* DATASET EXCERPTS:
━━━━━━━━━━
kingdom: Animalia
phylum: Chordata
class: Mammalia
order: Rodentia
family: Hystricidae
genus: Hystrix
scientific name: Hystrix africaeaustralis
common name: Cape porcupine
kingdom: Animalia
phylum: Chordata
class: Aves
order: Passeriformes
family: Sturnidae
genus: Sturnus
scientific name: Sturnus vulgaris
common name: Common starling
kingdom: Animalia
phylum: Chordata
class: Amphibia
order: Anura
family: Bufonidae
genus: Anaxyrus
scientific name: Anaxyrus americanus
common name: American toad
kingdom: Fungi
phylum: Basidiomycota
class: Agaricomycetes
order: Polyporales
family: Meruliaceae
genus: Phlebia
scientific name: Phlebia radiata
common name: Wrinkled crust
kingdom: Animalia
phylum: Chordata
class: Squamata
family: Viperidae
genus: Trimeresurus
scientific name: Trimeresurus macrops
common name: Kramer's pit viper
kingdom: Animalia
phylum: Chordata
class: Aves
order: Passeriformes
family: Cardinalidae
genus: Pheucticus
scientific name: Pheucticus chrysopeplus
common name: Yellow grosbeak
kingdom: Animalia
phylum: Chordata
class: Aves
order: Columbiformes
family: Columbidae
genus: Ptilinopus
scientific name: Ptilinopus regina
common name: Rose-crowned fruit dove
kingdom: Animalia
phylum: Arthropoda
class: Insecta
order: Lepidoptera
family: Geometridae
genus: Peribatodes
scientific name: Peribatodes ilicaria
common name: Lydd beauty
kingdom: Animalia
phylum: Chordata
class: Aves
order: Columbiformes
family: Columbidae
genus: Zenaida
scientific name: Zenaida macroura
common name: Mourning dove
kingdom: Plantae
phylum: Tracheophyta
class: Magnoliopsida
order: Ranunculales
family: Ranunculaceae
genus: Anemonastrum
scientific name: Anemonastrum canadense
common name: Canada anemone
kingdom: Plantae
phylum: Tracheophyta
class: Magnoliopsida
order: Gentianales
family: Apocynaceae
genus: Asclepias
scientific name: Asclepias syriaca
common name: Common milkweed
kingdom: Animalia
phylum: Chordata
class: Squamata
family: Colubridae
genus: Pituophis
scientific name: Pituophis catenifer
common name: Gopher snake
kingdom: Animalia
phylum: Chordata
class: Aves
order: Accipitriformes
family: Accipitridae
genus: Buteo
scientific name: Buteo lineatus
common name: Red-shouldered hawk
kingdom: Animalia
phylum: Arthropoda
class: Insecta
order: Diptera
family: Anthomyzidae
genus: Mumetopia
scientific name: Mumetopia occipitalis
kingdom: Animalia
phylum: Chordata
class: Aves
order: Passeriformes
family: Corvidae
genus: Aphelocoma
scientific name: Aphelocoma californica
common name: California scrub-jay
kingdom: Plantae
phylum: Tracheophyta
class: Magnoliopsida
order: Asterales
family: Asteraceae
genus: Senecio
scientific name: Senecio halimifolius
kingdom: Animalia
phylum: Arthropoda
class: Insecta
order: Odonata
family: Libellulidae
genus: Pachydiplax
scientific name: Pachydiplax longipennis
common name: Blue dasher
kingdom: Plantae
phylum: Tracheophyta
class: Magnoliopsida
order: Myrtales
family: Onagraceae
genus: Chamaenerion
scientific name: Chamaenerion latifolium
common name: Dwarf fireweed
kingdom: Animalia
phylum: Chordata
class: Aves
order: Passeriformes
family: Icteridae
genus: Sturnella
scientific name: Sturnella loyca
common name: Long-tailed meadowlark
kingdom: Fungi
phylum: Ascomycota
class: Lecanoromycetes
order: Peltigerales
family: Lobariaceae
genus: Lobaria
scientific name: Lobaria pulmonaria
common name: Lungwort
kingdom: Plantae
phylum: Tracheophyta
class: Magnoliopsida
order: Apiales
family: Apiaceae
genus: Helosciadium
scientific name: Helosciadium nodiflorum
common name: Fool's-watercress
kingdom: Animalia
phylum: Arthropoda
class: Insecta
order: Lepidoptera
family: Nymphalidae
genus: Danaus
━━━━━━━━━━
Lay out the material above as a two-column CSV with the headers "text" and "answer", one row per item. Quote each field and turn any line breaks inside it into spaces.

text,answer
"kingdom:","Animalia"
"phylum:","Chordata"
"class:","Mammalia"
"order:","Rodentia"
"family:","Hystricidae"
"genus:","Hystrix"
"scientific name:","Hystrix africaeaustralis"
"common name:","Cape porcupine"
"kingdom:","Animalia"
"phylum:","Chordata"
"class:","Aves"
"order:","Passeriformes"
"family:","Sturnidae"
"genus:","Sturnus"
"scientific name:","Sturnus vulgaris"
"common name:","Common starling"
"kingdom:","Animalia"
"phylum:","Chordata"
"class:","Amphibia"
"order:","Anura"
"family:","Bufonidae"
"genus:","Anaxyrus"
"scientific name:","Anaxyrus americanus"
"common name:","American toad"
"kingdom:","Fungi"
"phylum:","Basidiomycota"
"class:","Agaricomycetes"
"order:","Polyporales"
"family:","Meruliaceae"
"genus:","Phlebia"
"scientific name:","Phlebia radiata"
"common name:","Wrinkled crust"
"kingdom:","Animalia"
"phylum:","Chordata"
"class:","Squamata"
"family:","Viperidae"
"genus:","Trimeresurus"
"scientific name:","Trimeresurus macrops"
"common name:","Kramer's pit viper"
"kingdom:","Animalia"
"phylum:","Chordata"
"class:","Aves"
"order:","Passeriformes"
"family:","Cardinalidae"
"genus:","Pheucticus"
"scientific name:","Pheucticus chrysopeplus"
"common name:","Yellow grosbeak"
"kingdom:","Animalia"
"phylum:","Chordata"
"class:","Aves"
"order:","Columbiformes"
"family:","Columbidae"
"genus:","Ptilinopus"
"scientific name:","Ptilinopus regina"
"common name:","Rose-crowned fruit dove"
"kingdom:","Animalia"
"phylum:","Arthropoda"
"class:","Insecta"
"order:","Lepidoptera"
"family:","Geometridae"
"genus:","Peribatodes"
"scientific name:","Peribatodes ilicaria"
"common name:","Lydd beauty"
"kingdom:","Animalia"
"phylum:","Chordata"
"class:","Aves"
"order:","Columbiformes"
"family:","Columbidae"
"genus:","Zenaida"
"scientific name:","Zenaida macroura"
"common name:","Mourning dove"
"kingdom:","Plantae"
"phylum:","Tracheophyta"
"class:","Magnoliopsida"
"order:","Ranunculales"
"family:","Ranunculaceae"
"genus:","Anemonastrum"
"scientific name:","Anemonastrum canadense"
"common name:","Canada anemone"
"kingdom:","Plantae"
"phylum:","Tracheophyta"
"class:","Magnoliopsida"
"order:","Gentianales"
"family:","Apocynaceae"
"genus:","Asclepias"
"scientific name:","Asclepias syriaca"
"common name:","Common milkweed"
"kingdom:","Animalia"
"phylum:","Chordata"
"class:","Squamata"
"family:","Colubridae"
"genus:","Pituophis"
"scientific name:","Pituophis catenifer"
"common name:","Gopher snake"
"kingdom:","Animalia"
"phylum:","Chordata"
"class:","Aves"
"order:","Accipitriformes"
"family:","Accipitridae"
"genus:","Buteo"
"scientific name:","Buteo lineatus"
"common name:","Red-shouldered hawk"
"kingdom:","Animalia"
"phylum:","Arthropoda"
"class:","Insecta"
"order:","Diptera"
"family:","Anthomyzidae"
"genus:","Mumetopia"
"scientific name:","Mumetopia occipitalis"
"kingdom:","Animalia"
"phylum:","Chordata"
"class:","Aves"
"order:","Passeriformes"
"family:","Corvidae"
"genus:","Aphelocoma"
"scientific name:","Aphelocoma californica"
"common name:","California scrub-jay"
"kingdom:","Plantae"
"phylum:","Tracheophyta"
"class:","Magnoliopsida"
"order:","Asterales"
"family:","Asteraceae"
"genus:","Senecio"
"scientific name:","Senecio halimifolius"
"kingdom:","Animalia"
"phylum:","Arthropoda"
"class:","Insecta"
"order:","Odonata"
"family:","Libellulidae"
"genus:","Pachydiplax"
"scientific name:","Pachydiplax longipennis"
"common name:","Blue dasher"
"kingdom:","Plantae"
"phylum:","Tracheophyta"
"class:","Magnoliopsida"
"order:","Myrtales"
"family:","Onagraceae"
"genus:","Chamaenerion"
"scientific name:","Chamaenerion latifolium"
"common name:","Dwarf fireweed"
"kingdom:","Animalia"
"phylum:","Chordata"
"class:","Aves"
"order:","Passeriformes"
"family:","Icteridae"
"genus:","Sturnella"
"scientific name:","Sturnella loyca"
"common name:","Long-tailed meadowlark"
"kingdom:","Fungi"
"phylum:","Ascomycota"
"class:","Lecanoromycetes"
"order:","Peltigerales"
"family:","Lobariaceae"
"genus:","Lobaria"
"scientific name:","Lobaria pulmonaria"
"common name:","Lungwort"
"kingdom:","Plantae"
"phylum:","Tracheophyta"
"class:","Magnoliopsida"
"order:","Apiales"
"family:","Apiaceae"
"genus:","Helosciadium"
"scientific name:","Helosciadium nodiflorum"
"common name:","Fool's-watercress"
"kingdom:","Animalia"
"phylum:","Arthropoda"
"class:","Insecta"
"order:","Lepidoptera"
"family:","Nymphalidae"
"genus:","Danaus"